Here’s how I recommend structuring the year. About three months before year-end, start the annual planning process. By one month before the new year, the plan should be finalized. It should include a five-year outlook, with the most detail in the first year. Break that first year into smaller, manageable pieces so progress can be tracked.

At the start of the year, hold a kickoff to get everyone aligned. Then, keep the plan active: weekly leadership meetings to review progress, monthly check-ins to resolve issues, and quarterly reviews to adjust the plan based on what’s working and what isn’t.


How do you handle tension between long-term goals and short-term fires?

Right now, short-term fires almost always win, and that leads to bad decisions. Maybe you keep an underperformer because you cannot afford to lose someone right now, or you take a bad deal just to hit this quarter’s numbers, or you rush a product because a feature needs to ship.

The question I always ask is: “What will I, six months from now, wish I had done today?” It takes the short-term pain out of the equation and forces you to think about the outcome you will want later.

I have also found that firefighting creates more fires. One small compromise spreads, and before you know it, you are dealing with bigger and more frequent crises. Maybe that rushed product turns into angry customers later, or that bad hire drives away your best performer.

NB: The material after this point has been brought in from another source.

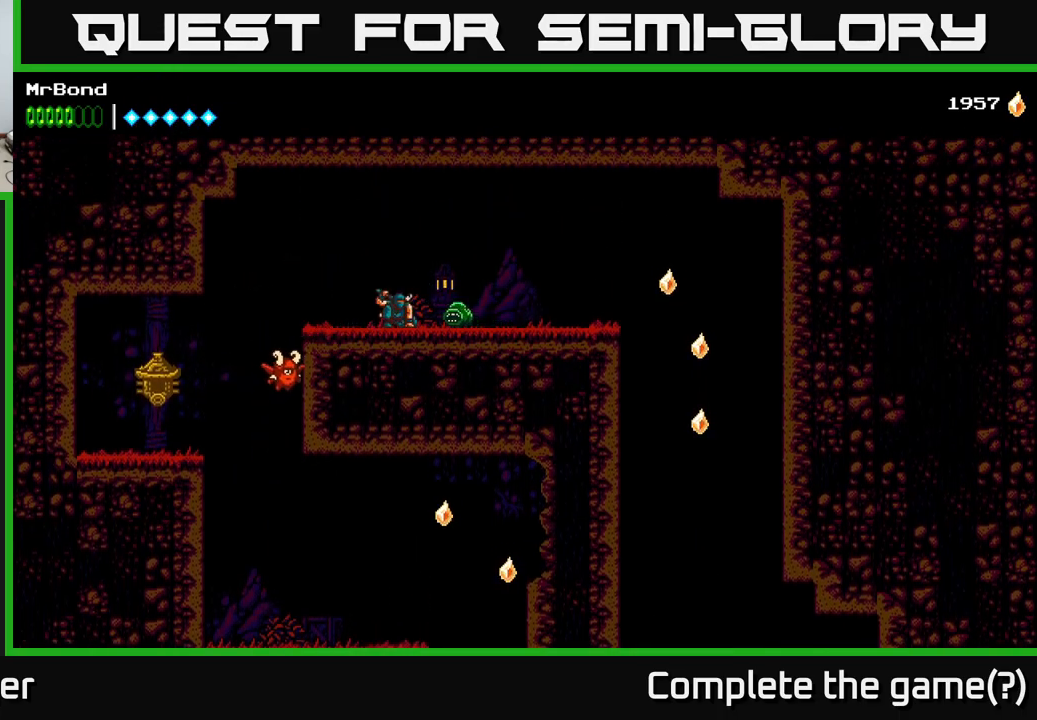
{"buttons": ["DPAD_RIGHT"], "right_stick": "center", "events": [[67, "DPAD_DOWN", "up"], [117, "X", "up"]]}
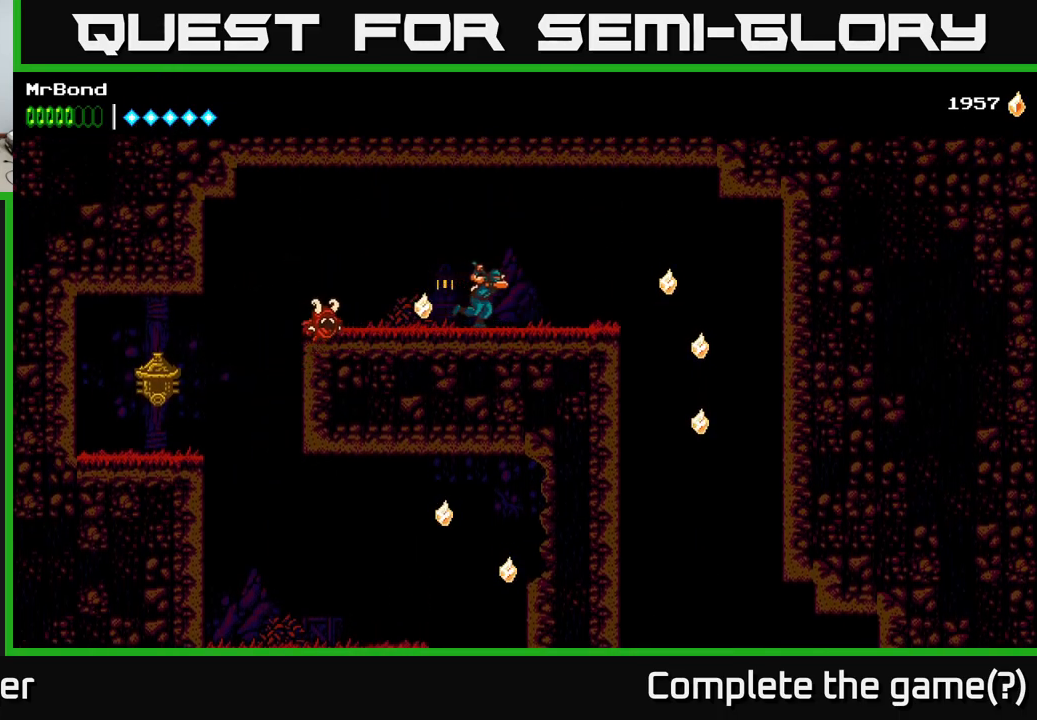
{"buttons": ["DPAD_RIGHT"], "right_stick": "center", "events": [[167, "A", "down"], [250, "A", "up"]]}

When you make the right long-term call, you see fewer fires in the short term too. The payoff comes faster than you expect.

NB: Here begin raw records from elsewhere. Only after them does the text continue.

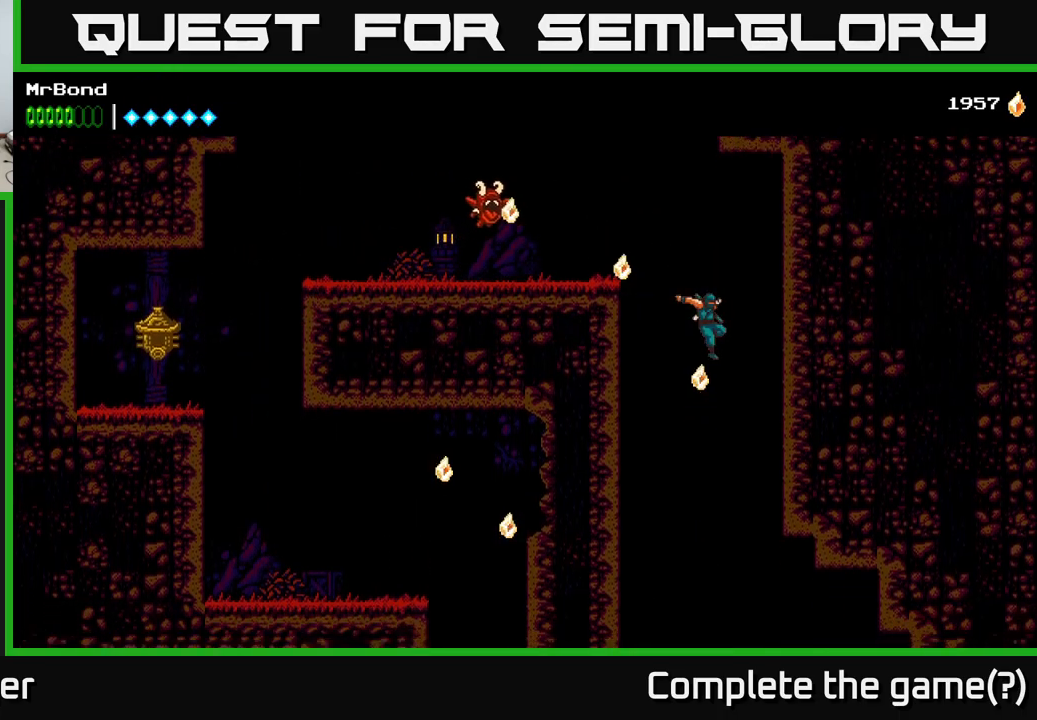
{"buttons": ["A", "DPAD_RIGHT"], "right_stick": "center", "events": [[67, "DPAD_RIGHT", "down"], [384, "A", "down"]]}
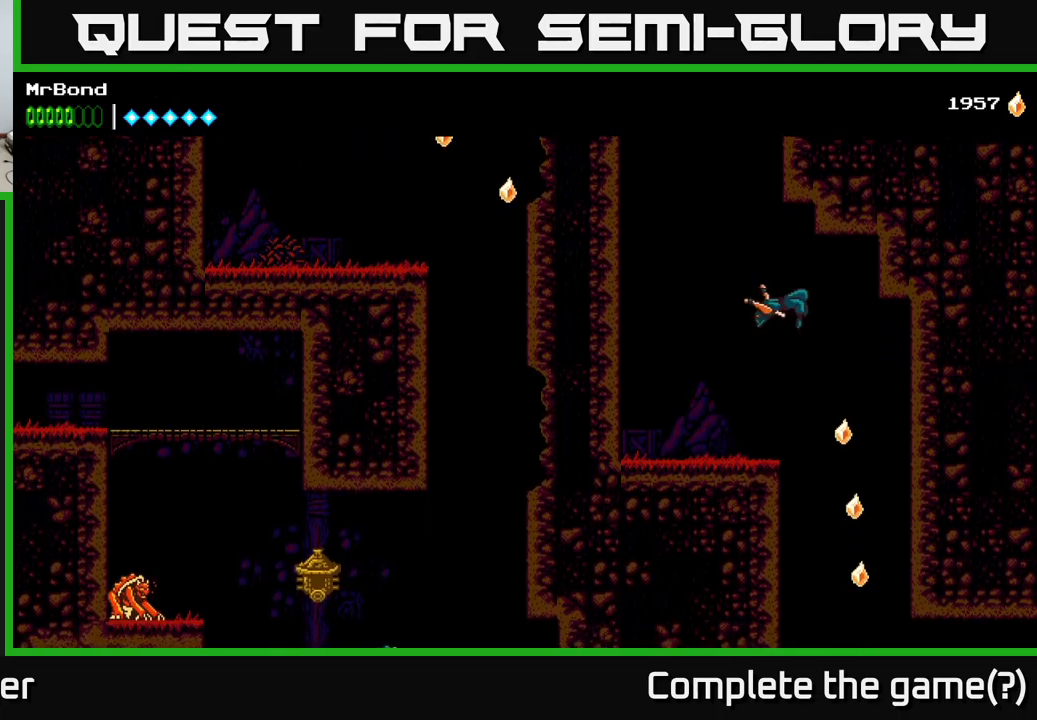
{"buttons": ["DPAD_RIGHT"], "right_stick": "center", "events": [[117, "A", "up"]]}
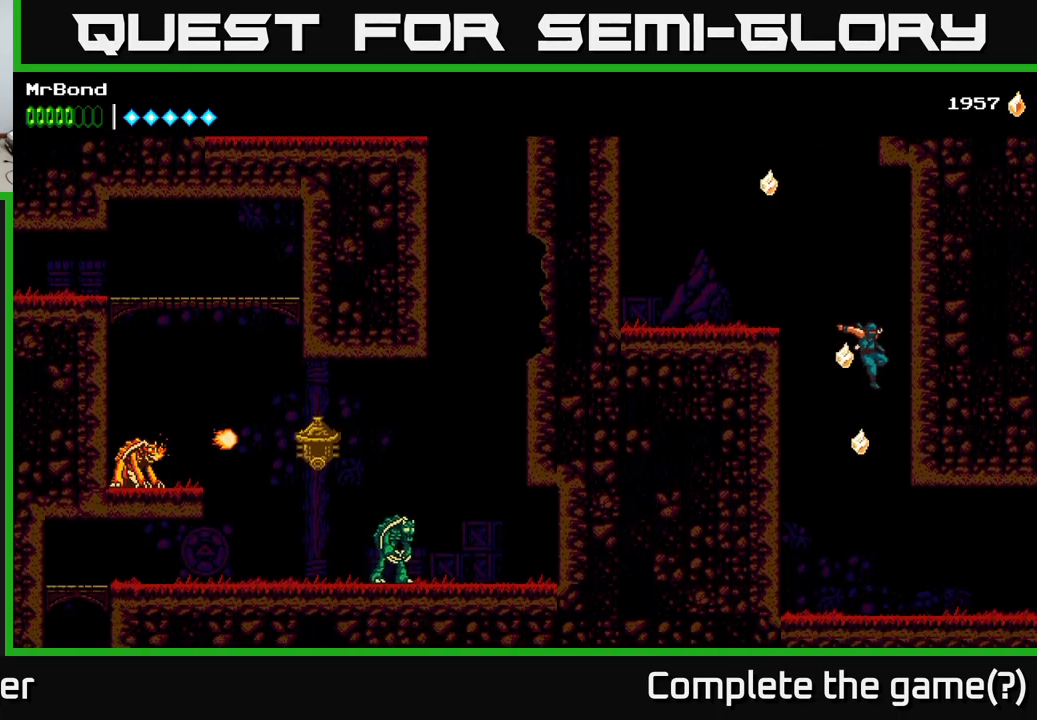
{"buttons": ["DPAD_RIGHT"], "right_stick": "center", "events": [[234, "A", "down"], [367, "A", "up"]]}
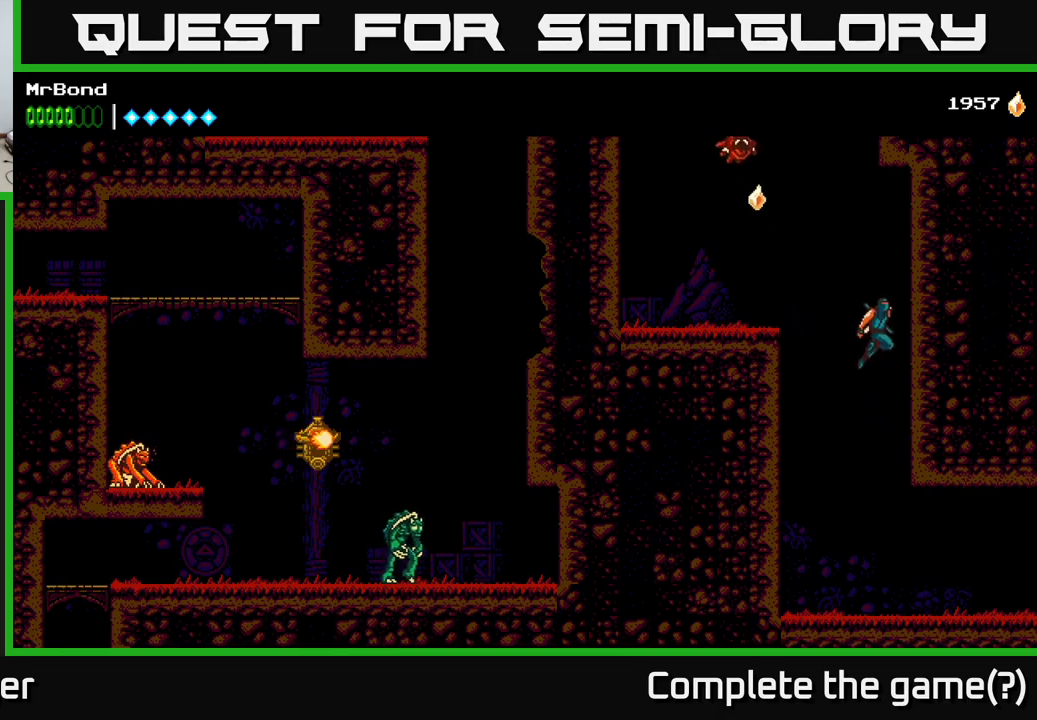
{"buttons": ["A"], "right_stick": "center", "events": [[50, "DPAD_RIGHT", "up"], [116, "DPAD_LEFT", "down"], [333, "DPAD_LEFT", "up"], [500, "A", "down"]]}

What role does the strategy team play in performance delivery?

We have seen many different approaches, and the one that consistently fails is when the strategy team is only there to do analysis. Producing reports or recommendations and then stepping away does not change outcomes. It also cannot be a one-off role. You cannot just weigh in on an acquisition and then disappear.

The most effective model is when the strategy team works closely with leadership to build the plan and then translate it into clear, short-term objectives with measurable KPIs. From there, they monitor progress, identify what is working and what is not, and help leadership make adjustments.

Ultimately, strategy is delivered by frontline teams. The strategy team’s job is to make sure those teams understand their role in the bigger picture, have the clarity to act on it, and that progress is visible and connected back to the overall plan.

Closing Thoughts

As Charlie makes clear, a strategy system is more than software, it’s a discipline. Companies that bring the same rigor to strategy execution as they do to sales or operations will not only hit more of their objectives, they’ll build the muscle for long-term transformation.